• **What to work on**
In full and without alteration, write out the records.

Dataset records START

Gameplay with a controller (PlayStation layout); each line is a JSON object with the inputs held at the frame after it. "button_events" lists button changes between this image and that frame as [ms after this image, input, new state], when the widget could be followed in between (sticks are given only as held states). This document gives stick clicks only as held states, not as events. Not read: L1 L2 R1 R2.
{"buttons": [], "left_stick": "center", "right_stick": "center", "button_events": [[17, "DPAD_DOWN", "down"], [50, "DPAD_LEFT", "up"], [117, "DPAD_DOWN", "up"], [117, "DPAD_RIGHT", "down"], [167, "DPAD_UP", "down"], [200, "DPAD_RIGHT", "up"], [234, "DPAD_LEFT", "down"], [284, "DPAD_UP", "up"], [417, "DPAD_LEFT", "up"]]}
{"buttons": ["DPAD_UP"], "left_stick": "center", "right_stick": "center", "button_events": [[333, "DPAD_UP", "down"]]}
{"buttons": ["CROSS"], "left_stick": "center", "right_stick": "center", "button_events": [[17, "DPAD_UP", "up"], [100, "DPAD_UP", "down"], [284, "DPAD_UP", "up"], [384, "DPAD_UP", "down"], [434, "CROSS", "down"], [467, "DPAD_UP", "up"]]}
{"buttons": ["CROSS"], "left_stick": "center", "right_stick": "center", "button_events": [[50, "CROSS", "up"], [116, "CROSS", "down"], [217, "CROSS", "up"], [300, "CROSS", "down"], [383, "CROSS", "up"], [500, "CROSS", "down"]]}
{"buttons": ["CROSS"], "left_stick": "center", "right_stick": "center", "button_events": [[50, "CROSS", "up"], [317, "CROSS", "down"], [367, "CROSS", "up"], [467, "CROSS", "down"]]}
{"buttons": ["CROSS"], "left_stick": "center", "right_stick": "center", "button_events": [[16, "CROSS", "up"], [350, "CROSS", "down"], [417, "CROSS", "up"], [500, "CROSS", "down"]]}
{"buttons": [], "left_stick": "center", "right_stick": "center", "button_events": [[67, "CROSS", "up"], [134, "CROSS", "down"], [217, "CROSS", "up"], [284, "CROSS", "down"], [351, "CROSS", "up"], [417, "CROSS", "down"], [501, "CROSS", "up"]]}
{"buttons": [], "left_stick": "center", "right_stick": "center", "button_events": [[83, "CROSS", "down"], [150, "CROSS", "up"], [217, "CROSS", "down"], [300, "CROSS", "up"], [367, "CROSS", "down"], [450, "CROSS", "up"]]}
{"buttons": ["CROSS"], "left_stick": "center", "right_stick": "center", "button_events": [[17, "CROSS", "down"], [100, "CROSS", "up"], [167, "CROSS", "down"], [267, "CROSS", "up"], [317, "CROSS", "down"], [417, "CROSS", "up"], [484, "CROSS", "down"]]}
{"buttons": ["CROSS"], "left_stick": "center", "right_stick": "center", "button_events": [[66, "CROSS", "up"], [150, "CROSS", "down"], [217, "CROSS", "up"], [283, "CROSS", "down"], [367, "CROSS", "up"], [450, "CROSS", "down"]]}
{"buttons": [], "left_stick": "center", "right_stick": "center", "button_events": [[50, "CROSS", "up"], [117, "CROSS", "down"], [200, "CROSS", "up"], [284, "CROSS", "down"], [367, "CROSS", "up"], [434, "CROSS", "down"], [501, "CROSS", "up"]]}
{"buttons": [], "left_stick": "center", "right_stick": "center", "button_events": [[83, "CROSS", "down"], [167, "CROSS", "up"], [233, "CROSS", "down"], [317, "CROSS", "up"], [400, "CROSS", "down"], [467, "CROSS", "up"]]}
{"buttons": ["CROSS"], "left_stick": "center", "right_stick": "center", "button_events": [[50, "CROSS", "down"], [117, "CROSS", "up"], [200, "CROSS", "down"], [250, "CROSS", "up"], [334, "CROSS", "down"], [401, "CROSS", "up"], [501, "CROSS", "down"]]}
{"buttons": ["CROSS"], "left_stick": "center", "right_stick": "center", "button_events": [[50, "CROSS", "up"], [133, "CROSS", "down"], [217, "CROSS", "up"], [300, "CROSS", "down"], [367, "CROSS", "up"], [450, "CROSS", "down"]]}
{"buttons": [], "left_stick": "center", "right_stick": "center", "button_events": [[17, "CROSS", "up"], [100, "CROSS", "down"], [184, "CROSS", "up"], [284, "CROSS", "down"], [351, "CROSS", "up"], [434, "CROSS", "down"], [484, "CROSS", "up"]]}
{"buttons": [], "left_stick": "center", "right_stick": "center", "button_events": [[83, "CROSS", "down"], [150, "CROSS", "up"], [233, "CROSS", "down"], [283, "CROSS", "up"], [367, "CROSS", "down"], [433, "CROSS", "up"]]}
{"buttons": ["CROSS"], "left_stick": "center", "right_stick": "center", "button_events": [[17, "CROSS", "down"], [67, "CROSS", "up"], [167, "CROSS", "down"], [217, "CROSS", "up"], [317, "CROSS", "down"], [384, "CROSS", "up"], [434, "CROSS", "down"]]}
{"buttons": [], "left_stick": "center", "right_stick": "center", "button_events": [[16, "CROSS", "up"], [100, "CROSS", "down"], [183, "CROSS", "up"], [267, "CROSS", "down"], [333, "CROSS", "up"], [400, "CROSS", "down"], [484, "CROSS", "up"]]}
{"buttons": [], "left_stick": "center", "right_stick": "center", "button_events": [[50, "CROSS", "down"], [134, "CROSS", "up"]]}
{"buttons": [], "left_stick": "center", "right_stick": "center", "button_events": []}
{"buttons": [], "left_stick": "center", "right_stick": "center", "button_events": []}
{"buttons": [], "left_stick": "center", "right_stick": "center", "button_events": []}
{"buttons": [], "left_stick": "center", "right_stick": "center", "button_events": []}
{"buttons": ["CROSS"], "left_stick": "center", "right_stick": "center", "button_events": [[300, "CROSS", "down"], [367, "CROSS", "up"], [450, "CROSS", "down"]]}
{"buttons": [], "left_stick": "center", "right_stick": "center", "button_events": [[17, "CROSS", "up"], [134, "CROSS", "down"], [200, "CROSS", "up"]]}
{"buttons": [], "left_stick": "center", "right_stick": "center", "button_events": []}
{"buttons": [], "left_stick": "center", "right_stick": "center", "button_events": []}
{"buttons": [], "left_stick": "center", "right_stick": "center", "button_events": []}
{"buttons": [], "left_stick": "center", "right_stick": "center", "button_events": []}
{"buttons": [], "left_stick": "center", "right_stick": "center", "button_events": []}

Dataset records END

• **The answer**
Gameplay with a controller (PlayStation layout); each line is a JSON object with the inputs held at the frame after it. "button_events" lists button changes between this image and that frame as [ms after this image, input, new state], when the widget could be followed in between (sticks are given only as held states). This document gives stick clicks only as held states, not as events. Not read: L1 L2 R1 R2.
{"buttons": [], "left_stick": "center", "right_stick": "center", "button_events": [[17, "DPAD_DOWN", "down"], [50, "DPAD_LEFT", "up"], [117, "DPAD_DOWN", "up"], [117, "DPAD_RIGHT", "down"], [167, "DPAD_UP", "down"], [200, "DPAD_RIGHT", "up"], [234, "DPAD_LEFT", "down"], [284, "DPAD_UP", "up"], [417, "DPAD_LEFT", "up"]]}
{"buttons": ["DPAD_UP"], "left_stick": "center", "right_stick": "center", "button_events": [[333, "DPAD_UP", "down"]]}
{"buttons": ["CROSS"], "left_stick": "center", "right_stick": "center", "button_events": [[17, "DPAD_UP", "up"], [100, "DPAD_UP", "down"], [284, "DPAD_UP", "up"], [384, "DPAD_UP", "down"], [434, "CROSS", "down"], [467, "DPAD_UP", "up"]]}
{"buttons": ["CROSS"], "left_stick": "center", "right_stick": "center", "button_events": [[50, "CROSS", "up"], [116, "CROSS", "down"], [217, "CROSS", "up"], [300, "CROSS", "down"], [383, "CROSS", "up"], [500, "CROSS", "down"]]}
{"buttons": ["CROSS"], "left_stick": "center", "right_stick": "center", "button_events": [[50, "CROSS", "up"], [317, "CROSS", "down"], [367, "CROSS", "up"], [467, "CROSS", "down"]]}
{"buttons": ["CROSS"], "left_stick": "center", "right_stick": "center", "button_events": [[16, "CROSS", "up"], [350, "CROSS", "down"], [417, "CROSS", "up"], [500, "CROSS", "down"]]}
{"buttons": [], "left_stick": "center", "right_stick": "center", "button_events": [[67, "CROSS", "up"], [134, "CROSS", "down"], [217, "CROSS", "up"], [284, "CROSS", "down"], [351, "CROSS", "up"], [417, "CROSS", "down"], [501, "CROSS", "up"]]}
{"buttons": [], "left_stick": "center", "right_stick": "center", "button_events": [[83, "CROSS", "down"], [150, "CROSS", "up"], [217, "CROSS", "down"], [300, "CROSS", "up"], [367, "CROSS", "down"], [450, "CROSS", "up"]]}
{"buttons": ["CROSS"], "left_stick": "center", "right_stick": "center", "button_events": [[17, "CROSS", "down"], [100, "CROSS", "up"], [167, "CROSS", "down"], [267, "CROSS", "up"], [317, "CROSS", "down"], [417, "CROSS", "up"], [484, "CROSS", "down"]]}
{"buttons": ["CROSS"], "left_stick": "center", "right_stick": "center", "button_events": [[66, "CROSS", "up"], [150, "CROSS", "down"], [217, "CROSS", "up"], [283, "CROSS", "down"], [367, "CROSS", "up"], [450, "CROSS", "down"]]}
{"buttons": [], "left_stick": "center", "right_stick": "center", "button_events": [[50, "CROSS", "up"], [117, "CROSS", "down"], [200, "CROSS", "up"], [284, "CROSS", "down"], [367, "CROSS", "up"], [434, "CROSS", "down"], [501, "CROSS", "up"]]}
{"buttons": [], "left_stick": "center", "right_stick": "center", "button_events": [[83, "CROSS", "down"], [167, "CROSS", "up"], [233, "CROSS", "down"], [317, "CROSS", "up"], [400, "CROSS", "down"], [467, "CROSS", "up"]]}
{"buttons": ["CROSS"], "left_stick": "center", "right_stick": "center", "button_events": [[50, "CROSS", "down"], [117, "CROSS", "up"], [200, "CROSS", "down"], [250, "CROSS", "up"], [334, "CROSS", "down"], [401, "CROSS", "up"], [501, "CROSS", "down"]]}
{"buttons": ["CROSS"], "left_stick": "center", "right_stick": "center", "button_events": [[50, "CROSS", "up"], [133, "CROSS", "down"], [217, "CROSS", "up"], [300, "CROSS", "down"], [367, "CROSS", "up"], [450, "CROSS", "down"]]}
{"buttons": [], "left_stick": "center", "right_stick": "center", "button_events": [[17, "CROSS", "up"], [100, "CROSS", "down"], [184, "CROSS", "up"], [284, "CROSS", "down"], [351, "CROSS", "up"], [434, "CROSS", "down"], [484, "CROSS", "up"]]}
{"buttons": [], "left_stick": "center", "right_stick": "center", "button_events": [[83, "CROSS", "down"], [150, "CROSS", "up"], [233, "CROSS", "down"], [283, "CROSS", "up"], [367, "CROSS", "down"], [433, "CROSS", "up"]]}
{"buttons": ["CROSS"], "left_stick": "center", "right_stick": "center", "button_events": [[17, "CROSS", "down"], [67, "CROSS", "up"], [167, "CROSS", "down"], [217, "CROSS", "up"], [317, "CROSS", "down"], [384, "CROSS", "up"], [434, "CROSS", "down"]]}
{"buttons": [], "left_stick": "center", "right_stick": "center", "button_events": [[16, "CROSS", "up"], [100, "CROSS", "down"], [183, "CROSS", "up"], [267, "CROSS", "down"], [333, "CROSS", "up"], [400, "CROSS", "down"], [484, "CROSS", "up"]]}
{"buttons": [], "left_stick": "center", "right_stick": "center", "button_events": [[50, "CROSS", "down"], [134, "CROSS", "up"]]}
{"buttons": [], "left_stick": "center", "right_stick": "center", "button_events": []}
{"buttons": [], "left_stick": "center", "right_stick": "center", "button_events": []}
{"buttons": [], "left_stick": "center", "right_stick": "center", "button_events": []}
{"buttons": [], "left_stick": "center", "right_stick": "center", "button_events": []}
{"buttons": ["CROSS"], "left_stick": "center", "right_stick": "center", "button_events": [[300, "CROSS", "down"], [367, "CROSS", "up"], [450, "CROSS", "down"]]}
{"buttons": [], "left_stick": "center", "right_stick": "center", "button_events": [[17, "CROSS", "up"], [134, "CROSS", "down"], [200, "CROSS", "up"]]}
{"buttons": [], "left_stick": "center", "right_stick": "center", "button_events": []}
{"buttons": [], "left_stick": "center", "right_stick": "center", "button_events": []}
{"buttons": [], "left_stick": "center", "right_stick": "center", "button_events": []}
{"buttons": [], "left_stick": "center", "right_stick": "center", "button_events": []}
{"buttons": [], "left_stick": "center", "right_stick": "center", "button_events": []}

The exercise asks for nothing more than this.